Am Pult im Baden-Badener Festspielhaus: Daniel Harding. Der gebürtige Oxforder begann seine Karriere als Assistent von Simon Rattle beim City of Birmingham Symphony Orchestra und von Claudio Abbado bei den Berliner Philharmonikern. Mit seinen 42 Jahren wirkt Harding immer noch jungenhaft. Der Brite mit Pilotenlizenz und Flugsimulator in seinem Haus in Frankreich ist Mitglied der Königlichen Schwedischen Akademie der Musik und wurde im vergangenen Jahr zum Offizier des französischen Ordens der Schönen Künste und Literatur ernannt. Das Orchester leise zu halten, durchsichtig zu sein und an den richtigen Stellen brachial zuzuschlagen zählt zu den größten Herausforderungen der „Alpensinfonie“. Harding, der mit 17 Jahren erstmals ein Orchester dirigierte, zeigt sich dieser Aufgabe auf eine bewundernswerte Weise gewachsen. Er arbeitet die Dramaturgie penibel heraus und lässt die „Alpensinfonie“ mit außergewöhnlicher Plastizität und Transparenz auferstehen. Man ist umhüllt von der Musik, vergisst das Außen.

 

 

Harding kann sich jederzeit auf die stupende Musikalität seines Ensembles verlassen: zart, weich und durchhörbar an den leisen Stellen, fulminant in der Darstellung von Sturm und Gewitter, ohne ausufernd zu sein. Die musikalische Bergwanderung – vom gleißenden Sonnenaufgang über die friedliche Kuhglocken-Alm bis zum gewitterumtosten Abstieg in der Kombination Harding und Berliner Philharmoniker berührt buchstäblich die Seele. Stehende Ovationen im Festspielhaus.

 

 

Der erste Teil des Abends stand im Zeichen des kanadischen Weltklasse-Baritons Gerald Finley mit von Max Reger, Hector Berlioz und Johannes Brahms zu Orchesterfassungen umgearbeiteten Liedern von Franz Schubert – darunter das berühmte Lied „Erlkönig“ nach dem gleichnamigen Gedicht von Johann Wolfgang von Goethe. Maestro Harding versteht sein Orchester behutsam zu zügeln, um Gerald Finley in den Mittelpunkt zu heben. Der dankt es mit höchster Kunst. Allein seine Interpretation von Schuberts “Du bist die Ruh” in der Orchesterfassung von Anton Webern als Zugabe ist die Reise nach Baden-Baden wert.

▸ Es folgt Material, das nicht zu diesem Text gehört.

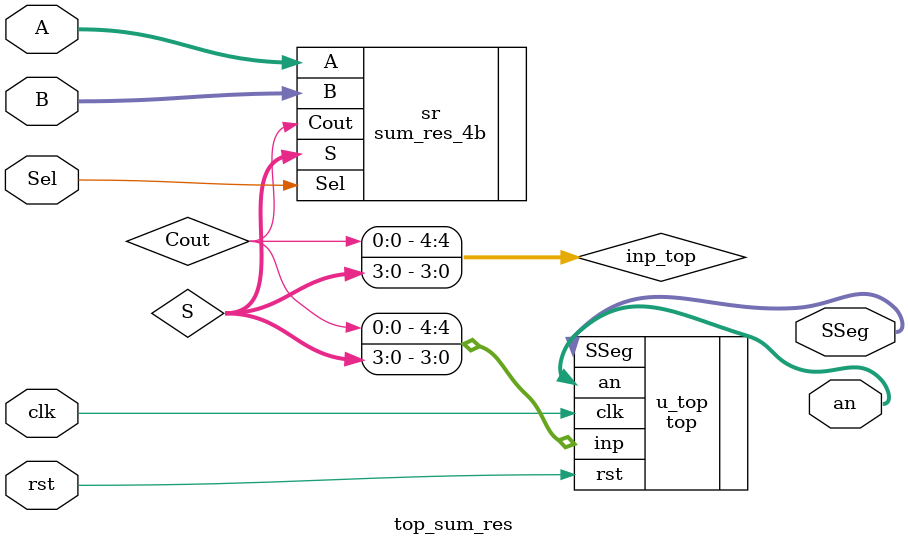
<source format=v>
`include "src/sum_res_4b.v"
`include "src/top.v"

module top_sum_res(
    input [3:0] A,
    input [3:0] B,
    input Sel,
    input clk,
    input rst,
    output [0:6] SSeg,
    output [3:0] an
    );

    wire Cout;
    wire [3:0] S;
    wire [4:0] inp_top;

    assign inp_top = {Cout, S};

    sum_res_4b sr (
        .A(A),
        .B(B),
        .Sel(Sel),
        .Cout(Cout),
        .S(S)
    );

    top u_top (
        .inp(inp_top),
        .clk(clk),
        .rst(rst),
        .SSeg(SSeg),
        .an(an)
    );

endmodule
</source>
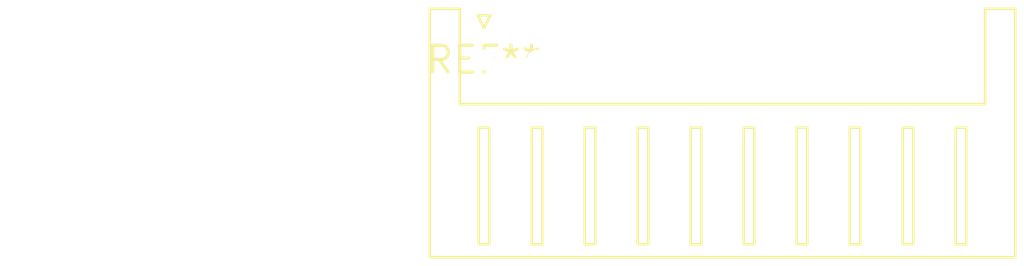
<source format=kicad_pcb>
(kicad_pcb (version 20240108) (generator pcbnew)

  (general
    (thickness 1.6)
  )

  (paper "A4")
  (layers
    (0 "F.Cu" signal)
    (31 "B.Cu" signal)
    (32 "B.Adhes" user "B.Adhesive")
    (33 "F.Adhes" user "F.Adhesive")
    (34 "B.Paste" user)
    (35 "F.Paste" user)
    (36 "B.SilkS" user "B.Silkscreen")
    (37 "F.SilkS" user "F.Silkscreen")
    (38 "B.Mask" user)
    (39 "F.Mask" user)
    (40 "Dwgs.User" user "User.Drawings")
    (41 "Cmts.User" user "User.Comments")
    (42 "Eco1.User" user "User.Eco1")
    (43 "Eco2.User" user "User.Eco2")
    (44 "Edge.Cuts" user)
    (45 "Margin" user)
    (46 "B.CrtYd" user "B.Courtyard")
    (47 "F.CrtYd" user "F.Courtyard")
    (48 "B.Fab" user)
    (49 "F.Fab" user)
    (50 "User.1" user)
    (51 "User.2" user)
    (52 "User.3" user)
    (53 "User.4" user)
    (54 "User.5" user)
    (55 "User.6" user)
    (56 "User.7" user)
    (57 "User.8" user)
    (58 "User.9" user)
  )

  (setup
    (pad_to_mask_clearance 0)
    (pcbplotparams
      (layerselection 0x00010fc_ffffffff)
      (plot_on_all_layers_selection 0x0000000_00000000)
      (disableapertmacros false)
      (usegerberextensions false)
      (usegerberattributes false)
      (usegerberadvancedattributes false)
      (creategerberjobfile false)
      (dashed_line_dash_ratio 12.000000)
      (dashed_line_gap_ratio 3.000000)
      (svgprecision 4)
      (plotframeref false)
      (viasonmask false)
      (mode 1)
      (useauxorigin false)
      (hpglpennumber 1)
      (hpglpenspeed 20)
      (hpglpendiameter 15.000000)
      (dxfpolygonmode false)
      (dxfimperialunits false)
      (dxfusepcbnewfont false)
      (psnegative false)
      (psa4output false)
      (plotreference false)
      (plotvalue false)
      (plotinvisibletext false)
      (sketchpadsonfab false)
      (subtractmaskfromsilk false)
      (outputformat 1)
      (mirror false)
      (drillshape 1)
      (scaleselection 1)
      (outputdirectory "")
    )
  )

  (net 0 "")

  (footprint "JST_XH_S10B-XH-A_1x10_P2.50mm_Horizontal" (layer "F.Cu") (at 0 0))

)

</source>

Das Festspielhaus und die Berliner Philharmoniker haben einen Vertrag zur Fortsetzung der Osterfestspiele unterzeichnet. Die Intendantin der Stiftung Berliner Philharmoniker Andrea Zietzschmann und Festspielhaus- Intendant Andreas Mölich-Zebhauser gaben zwei Tage nach dem Konzert bekannt, dass die Zusammenarbeit zunächst bis 2022 verlängert wird.